The bird-store people provide a number of services, including wing trimming, claw trimming, and beak filing. Marv used to let me do all of these things without even wrapping him in a towel and sitting on him, but a few years back he decided he wanted to be fully flighted, so he began spazzing out whenever I tried to clip his feathers.

When I dumped him at the bird spa, he was pretty much airworthy, so I told them to give him a trim when I picked him up. I showed up on Sunday and yanked him out of the cage where they were storing him and turned him over to the trim girl. Then I went and hid behind a rack of bird toys, explaining that I didn't want Marv to think I was in on what was about to happen.

The girl toweled him up and went to work while he screamed bloody murder, and she managed to throw in a beak job and was about to do his toes before I told her to stand down. Then I went over to a visibly shaken Marv and told him I was appalled at their behavior.

It used to be fashionable to trim most of the inner flight feathers on parrots, leaving a couple of outer ones for show. Now the trendy thing is to cut them all, which is sort of like a bird crewcut. That's how they did Marv. Now when he flaps he looks like he's waving two little grey flippers.

I'm very decent about it. I don't tease him. Well, okay, I do yank him out of the cage and watch him flap and say, "You're a flightless bird. A bird that generates very little thrust." He hates that.

Anyway, now I feel a lot better about taking him out when the ceiling fans are on.

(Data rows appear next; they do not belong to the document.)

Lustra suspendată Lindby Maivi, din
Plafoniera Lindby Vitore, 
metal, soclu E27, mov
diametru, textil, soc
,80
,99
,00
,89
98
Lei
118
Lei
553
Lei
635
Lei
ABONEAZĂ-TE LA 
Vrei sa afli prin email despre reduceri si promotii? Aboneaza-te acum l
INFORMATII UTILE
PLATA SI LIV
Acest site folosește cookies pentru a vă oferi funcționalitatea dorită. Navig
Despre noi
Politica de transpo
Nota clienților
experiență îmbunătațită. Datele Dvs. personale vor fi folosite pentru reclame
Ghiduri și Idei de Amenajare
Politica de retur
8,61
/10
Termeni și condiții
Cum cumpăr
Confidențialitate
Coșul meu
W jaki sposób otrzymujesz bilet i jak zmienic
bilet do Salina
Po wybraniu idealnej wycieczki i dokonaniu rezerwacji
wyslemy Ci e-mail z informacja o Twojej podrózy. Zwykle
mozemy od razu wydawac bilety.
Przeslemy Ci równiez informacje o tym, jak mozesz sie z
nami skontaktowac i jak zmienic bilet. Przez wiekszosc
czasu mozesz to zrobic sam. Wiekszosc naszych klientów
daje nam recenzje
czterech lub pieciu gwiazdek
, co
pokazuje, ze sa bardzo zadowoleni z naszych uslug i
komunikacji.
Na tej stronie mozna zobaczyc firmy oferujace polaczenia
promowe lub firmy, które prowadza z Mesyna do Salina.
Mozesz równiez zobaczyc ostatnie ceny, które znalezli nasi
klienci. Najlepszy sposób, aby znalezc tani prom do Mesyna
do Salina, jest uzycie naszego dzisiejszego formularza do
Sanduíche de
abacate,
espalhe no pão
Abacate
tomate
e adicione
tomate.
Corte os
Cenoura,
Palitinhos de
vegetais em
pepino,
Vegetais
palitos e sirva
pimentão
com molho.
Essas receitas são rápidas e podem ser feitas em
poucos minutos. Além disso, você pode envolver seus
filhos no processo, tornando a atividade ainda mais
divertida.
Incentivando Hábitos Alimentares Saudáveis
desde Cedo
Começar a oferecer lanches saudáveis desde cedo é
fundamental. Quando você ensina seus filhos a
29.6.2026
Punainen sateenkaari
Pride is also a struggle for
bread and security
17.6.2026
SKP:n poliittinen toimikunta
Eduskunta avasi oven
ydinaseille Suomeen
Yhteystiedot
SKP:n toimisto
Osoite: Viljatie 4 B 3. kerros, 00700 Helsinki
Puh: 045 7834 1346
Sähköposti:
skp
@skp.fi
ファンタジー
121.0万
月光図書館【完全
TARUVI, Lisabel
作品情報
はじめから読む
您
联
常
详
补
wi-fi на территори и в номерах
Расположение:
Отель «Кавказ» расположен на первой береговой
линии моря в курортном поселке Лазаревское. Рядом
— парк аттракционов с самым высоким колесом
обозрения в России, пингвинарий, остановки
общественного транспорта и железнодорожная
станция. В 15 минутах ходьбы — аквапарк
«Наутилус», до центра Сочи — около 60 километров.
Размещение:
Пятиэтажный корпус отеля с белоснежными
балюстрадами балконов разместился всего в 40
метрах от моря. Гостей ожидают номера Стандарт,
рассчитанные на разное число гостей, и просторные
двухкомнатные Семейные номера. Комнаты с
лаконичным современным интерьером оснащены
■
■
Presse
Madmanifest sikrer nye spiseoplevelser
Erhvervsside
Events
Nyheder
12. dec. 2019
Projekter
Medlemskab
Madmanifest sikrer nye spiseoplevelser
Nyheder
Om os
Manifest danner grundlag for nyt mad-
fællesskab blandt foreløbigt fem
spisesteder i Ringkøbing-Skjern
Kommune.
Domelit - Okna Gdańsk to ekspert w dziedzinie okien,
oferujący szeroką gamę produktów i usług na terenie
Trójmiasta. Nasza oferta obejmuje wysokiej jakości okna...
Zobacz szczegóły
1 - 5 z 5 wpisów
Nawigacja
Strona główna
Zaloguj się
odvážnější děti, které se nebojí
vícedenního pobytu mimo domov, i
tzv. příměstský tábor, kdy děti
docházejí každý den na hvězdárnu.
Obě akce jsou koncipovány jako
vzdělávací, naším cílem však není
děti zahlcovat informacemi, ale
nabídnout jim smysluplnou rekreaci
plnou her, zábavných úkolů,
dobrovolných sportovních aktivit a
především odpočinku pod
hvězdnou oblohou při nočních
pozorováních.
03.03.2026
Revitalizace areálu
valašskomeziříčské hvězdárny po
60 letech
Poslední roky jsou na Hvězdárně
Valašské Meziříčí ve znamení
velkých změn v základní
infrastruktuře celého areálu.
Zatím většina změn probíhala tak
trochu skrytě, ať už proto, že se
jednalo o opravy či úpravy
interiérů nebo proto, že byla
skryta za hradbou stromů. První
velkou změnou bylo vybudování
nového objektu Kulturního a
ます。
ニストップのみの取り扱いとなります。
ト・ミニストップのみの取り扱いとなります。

Don't feel bad for him. It's not like he was planning to go anywhere. And if he decides to travel, I can always drive him. Parrots aren't really big on flying anyway. If you watch them in the wild, they flap frantically from one place to another, stay there and raise hell for a couple of hours, and then flap to another place. And while they're in flight, they look miserable. Like fat kids forced to run in PE class.

There are some exceptions, like the bigger macaws and cockatoos. But Marv is built a lot like a baseball. When he flies into something, it makes a satisfying thump. He was never intended to fly long distances, except in a box under an airline seat.

Maynard is considerably better set up for flying, with lots of feathers and long, graceful wings. But his main interest is staying close to the food, the toys, and the primate that gives him daily massages. He lets me trim his beak, his wings, and his toes. He loves being fiddled with. He would probably let me give him tattoos.

So anyway, Marv is grounded for the foreseeable future.